# Exercise directions
Rewrite the entries below, changing "transcribe" to "record" wherever it occurs and leaving everything else unchanged.

# Given records
----

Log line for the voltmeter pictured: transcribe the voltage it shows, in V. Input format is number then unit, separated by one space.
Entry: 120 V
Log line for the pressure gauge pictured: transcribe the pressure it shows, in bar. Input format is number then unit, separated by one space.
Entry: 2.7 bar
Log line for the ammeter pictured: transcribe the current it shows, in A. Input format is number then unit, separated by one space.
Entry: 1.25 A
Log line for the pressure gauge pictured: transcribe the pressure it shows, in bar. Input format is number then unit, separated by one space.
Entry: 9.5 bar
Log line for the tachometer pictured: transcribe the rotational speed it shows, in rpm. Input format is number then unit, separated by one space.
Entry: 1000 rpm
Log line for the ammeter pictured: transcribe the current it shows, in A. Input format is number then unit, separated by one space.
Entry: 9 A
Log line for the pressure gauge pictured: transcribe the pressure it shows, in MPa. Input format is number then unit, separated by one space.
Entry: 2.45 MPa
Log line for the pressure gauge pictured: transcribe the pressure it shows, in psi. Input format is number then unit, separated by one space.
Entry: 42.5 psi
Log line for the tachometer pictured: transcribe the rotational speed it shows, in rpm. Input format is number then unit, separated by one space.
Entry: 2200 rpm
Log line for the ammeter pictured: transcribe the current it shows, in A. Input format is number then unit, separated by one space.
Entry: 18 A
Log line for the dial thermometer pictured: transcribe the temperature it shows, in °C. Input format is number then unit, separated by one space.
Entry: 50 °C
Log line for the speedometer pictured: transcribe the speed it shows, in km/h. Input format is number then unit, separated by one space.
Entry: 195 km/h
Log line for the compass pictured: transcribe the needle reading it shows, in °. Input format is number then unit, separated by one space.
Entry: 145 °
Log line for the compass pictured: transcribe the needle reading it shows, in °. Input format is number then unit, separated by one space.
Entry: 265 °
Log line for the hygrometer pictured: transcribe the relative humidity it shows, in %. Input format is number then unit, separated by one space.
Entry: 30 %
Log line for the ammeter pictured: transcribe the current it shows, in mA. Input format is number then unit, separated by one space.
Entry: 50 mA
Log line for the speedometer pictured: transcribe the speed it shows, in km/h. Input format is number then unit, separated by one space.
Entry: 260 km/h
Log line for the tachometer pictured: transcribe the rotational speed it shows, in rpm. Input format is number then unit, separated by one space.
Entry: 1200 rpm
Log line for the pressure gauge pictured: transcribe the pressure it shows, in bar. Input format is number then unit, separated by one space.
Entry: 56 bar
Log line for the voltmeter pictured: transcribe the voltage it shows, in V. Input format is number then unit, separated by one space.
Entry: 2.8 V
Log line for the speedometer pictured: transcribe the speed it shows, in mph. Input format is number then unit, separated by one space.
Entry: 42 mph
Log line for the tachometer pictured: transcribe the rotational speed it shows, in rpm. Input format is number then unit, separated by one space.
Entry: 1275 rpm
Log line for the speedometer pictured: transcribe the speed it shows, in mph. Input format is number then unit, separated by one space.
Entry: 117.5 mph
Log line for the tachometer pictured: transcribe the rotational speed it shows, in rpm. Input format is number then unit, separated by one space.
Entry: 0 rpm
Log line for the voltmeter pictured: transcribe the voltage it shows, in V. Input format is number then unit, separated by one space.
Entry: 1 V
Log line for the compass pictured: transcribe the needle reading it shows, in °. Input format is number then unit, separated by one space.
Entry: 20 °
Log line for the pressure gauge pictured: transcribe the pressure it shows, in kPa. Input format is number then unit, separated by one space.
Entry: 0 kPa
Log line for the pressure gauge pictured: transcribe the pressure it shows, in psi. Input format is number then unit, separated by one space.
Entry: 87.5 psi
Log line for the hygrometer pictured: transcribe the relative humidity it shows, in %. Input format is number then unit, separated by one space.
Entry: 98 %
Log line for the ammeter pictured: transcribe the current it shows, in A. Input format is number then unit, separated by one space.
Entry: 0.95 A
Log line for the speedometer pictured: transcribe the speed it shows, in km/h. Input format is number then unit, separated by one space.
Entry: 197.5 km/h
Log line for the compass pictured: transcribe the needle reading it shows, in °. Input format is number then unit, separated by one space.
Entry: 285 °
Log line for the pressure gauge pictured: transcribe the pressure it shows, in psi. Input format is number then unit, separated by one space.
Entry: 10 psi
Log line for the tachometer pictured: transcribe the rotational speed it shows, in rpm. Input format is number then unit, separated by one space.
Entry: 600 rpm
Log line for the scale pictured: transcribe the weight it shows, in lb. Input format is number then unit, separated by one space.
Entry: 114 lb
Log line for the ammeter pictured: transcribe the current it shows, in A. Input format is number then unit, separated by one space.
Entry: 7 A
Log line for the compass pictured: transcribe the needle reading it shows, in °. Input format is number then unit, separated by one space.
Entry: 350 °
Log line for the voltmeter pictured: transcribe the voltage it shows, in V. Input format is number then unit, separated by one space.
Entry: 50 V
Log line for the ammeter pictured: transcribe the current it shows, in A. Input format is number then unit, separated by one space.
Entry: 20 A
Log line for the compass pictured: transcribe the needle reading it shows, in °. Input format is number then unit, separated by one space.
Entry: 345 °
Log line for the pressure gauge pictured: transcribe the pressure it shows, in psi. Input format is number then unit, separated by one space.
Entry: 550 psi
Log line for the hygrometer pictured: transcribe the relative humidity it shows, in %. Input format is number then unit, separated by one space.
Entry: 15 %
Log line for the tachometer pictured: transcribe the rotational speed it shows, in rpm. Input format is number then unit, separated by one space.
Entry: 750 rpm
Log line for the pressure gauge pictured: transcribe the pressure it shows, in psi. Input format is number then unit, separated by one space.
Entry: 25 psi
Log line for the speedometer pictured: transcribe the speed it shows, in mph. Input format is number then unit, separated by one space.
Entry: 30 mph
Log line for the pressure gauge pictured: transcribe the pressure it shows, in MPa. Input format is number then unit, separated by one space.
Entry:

----

# Solution for this task
Log line for the voltmeter pictured: record the voltage it shows, in V. Input format is number then unit, separated by one space.
Entry: 120 V
Log line for the pressure gauge pictured: record the pressure it shows, in bar. Input format is number then unit, separated by one space.
Entry: 2.7 bar
Log line for the ammeter pictured: record the current it shows, in A. Input format is number then unit, separated by one space.
Entry: 1.25 A
Log line for the pressure gauge pictured: record the pressure it shows, in bar. Input format is number then unit, separated by one space.
Entry: 9.5 bar
Log line for the tachometer pictured: record the rotational speed it shows, in rpm. Input format is number then unit, separated by one space.
Entry: 1000 rpm
Log line for the ammeter pictured: record the current it shows, in A. Input format is number then unit, separated by one space.
Entry: 9 A
Log line for the pressure gauge pictured: record the pressure it shows, in MPa. Input format is number then unit, separated by one space.
Entry: 2.45 MPa
Log line for the pressure gauge pictured: record the pressure it shows, in psi. Input format is number then unit, separated by one space.
Entry: 42.5 psi
Log line for the tachometer pictured: record the rotational speed it shows, in rpm. Input format is number then unit, separated by one space.
Entry: 2200 rpm
Log line for the ammeter pictured: record the current it shows, in A. Input format is number then unit, separated by one space.
Entry: 18 A
Log line for the dial thermometer pictured: record the temperature it shows, in °C. Input format is number then unit, separated by one space.
Entry: 50 °C
Log line for the speedometer pictured: record the speed it shows, in km/h. Input format is number then unit, separated by one space.
Entry: 195 km/h
Log line for the compass pictured: record the needle reading it shows, in °. Input format is number then unit, separated by one space.
Entry: 145 °
Log line for the compass pictured: record the needle reading it shows, in °. Input format is number then unit, separated by one space.
Entry: 265 °
Log line for the hygrometer pictured: record the relative humidity it shows, in %. Input format is number then unit, separated by one space.
Entry: 30 %
Log line for the ammeter pictured: record the current it shows, in mA. Input format is number then unit, separated by one space.
Entry: 50 mA
Log line for the speedometer pictured: record the speed it shows, in km/h. Input format is number then unit, separated by one space.
Entry: 260 km/h
Log line for the tachometer pictured: record the rotational speed it shows, in rpm. Input format is number then unit, separated by one space.
Entry: 1200 rpm
Log line for the pressure gauge pictured: record the pressure it shows, in bar. Input format is number then unit, separated by one space.
Entry: 56 bar
Log line for the voltmeter pictured: record the voltage it shows, in V. Input format is number then unit, separated by one space.
Entry: 2.8 V
Log line for the speedometer pictured: record the speed it shows, in mph. Input format is number then unit, separated by one space.
Entry: 42 mph
Log line for the tachometer pictured: record the rotational speed it shows, in rpm. Input format is number then unit, separated by one space.
Entry: 1275 rpm
Log line for the speedometer pictured: record the speed it shows, in mph. Input format is number then unit, separated by one space.
Entry: 117.5 mph
Log line for the tachometer pictured: record the rotational speed it shows, in rpm. Input format is number then unit, separated by one space.
Entry: 0 rpm
Log line for the voltmeter pictured: record the voltage it shows, in V. Input format is number then unit, separated by one space.
Entry: 1 V
Log line for the compass pictured: record the needle reading it shows, in °. Input format is number then unit, separated by one space.
Entry: 20 °
Log line for the pressure gauge pictured: record the pressure it shows, in kPa. Input format is number then unit, separated by one space.
Entry: 0 kPa
Log line for the pressure gauge pictured: record the pressure it shows, in psi. Input format is number then unit, separated by one space.
Entry: 87.5 psi
Log line for the hygrometer pictured: record the relative humidity it shows, in %. Input format is number then unit, separated by one space.
Entry: 98 %
Log line for the ammeter pictured: record the current it shows, in A. Input format is number then unit, separated by one space.
Entry: 0.95 A
Log line for the speedometer pictured: record the speed it shows, in km/h. Input format is number then unit, separated by one space.
Entry: 197.5 km/h
Log line for the compass pictured: record the needle reading it shows, in °. Input format is number then unit, separated by one space.
Entry: 285 °
Log line for the pressure gauge pictured: record the pressure it shows, in psi. Input format is number then unit, separated by one space.
Entry: 10 psi
Log line for the tachometer pictured: record the rotational speed it shows, in rpm. Input format is number then unit, separated by one space.
Entry: 600 rpm
Log line for the scale pictured: record the weight it shows, in lb. Input format is number then unit, separated by one space.
Entry: 114 lb
Log line for the ammeter pictured: record the current it shows, in A. Input format is number then unit, separated by one space.
Entry: 7 A
Log line for the compass pictured: record the needle reading it shows, in °. Input format is number then unit, separated by one space.
Entry: 350 °
Log line for the voltmeter pictured: record the voltage it shows, in V. Input format is number then unit, separated by one space.
Entry: 50 V
Log line for the ammeter pictured: record the current it shows, in A. Input format is number then unit, separated by one space.
Entry: 20 A
Log line for the compass pictured: record the needle reading it shows, in °. Input format is number then unit, separated by one space.
Entry: 345 °
Log line for the pressure gauge pictured: record the pressure it shows, in psi. Input format is number then unit, separated by one space.
Entry: 550 psi
Log line for the hygrometer pictured: record the relative humidity it shows, in %. Input format is number then unit, separated by one space.
Entry: 15 %
Log line for the tachometer pictured: record the rotational speed it shows, in rpm. Input format is number then unit, separated by one space.
Entry: 750 rpm
Log line for the pressure gauge pictured: record the pressure it shows, in psi. Input format is number then unit, separated by one space.
Entry: 25 psi
Log line for the speedometer pictured: record the speed it shows, in mph. Input format is number then unit, separated by one space.
Entry: 30 mph
Log line for the pressure gauge pictured: record the pressure it shows, in MPa. Input format is number then unit, separated by one space.
Entry:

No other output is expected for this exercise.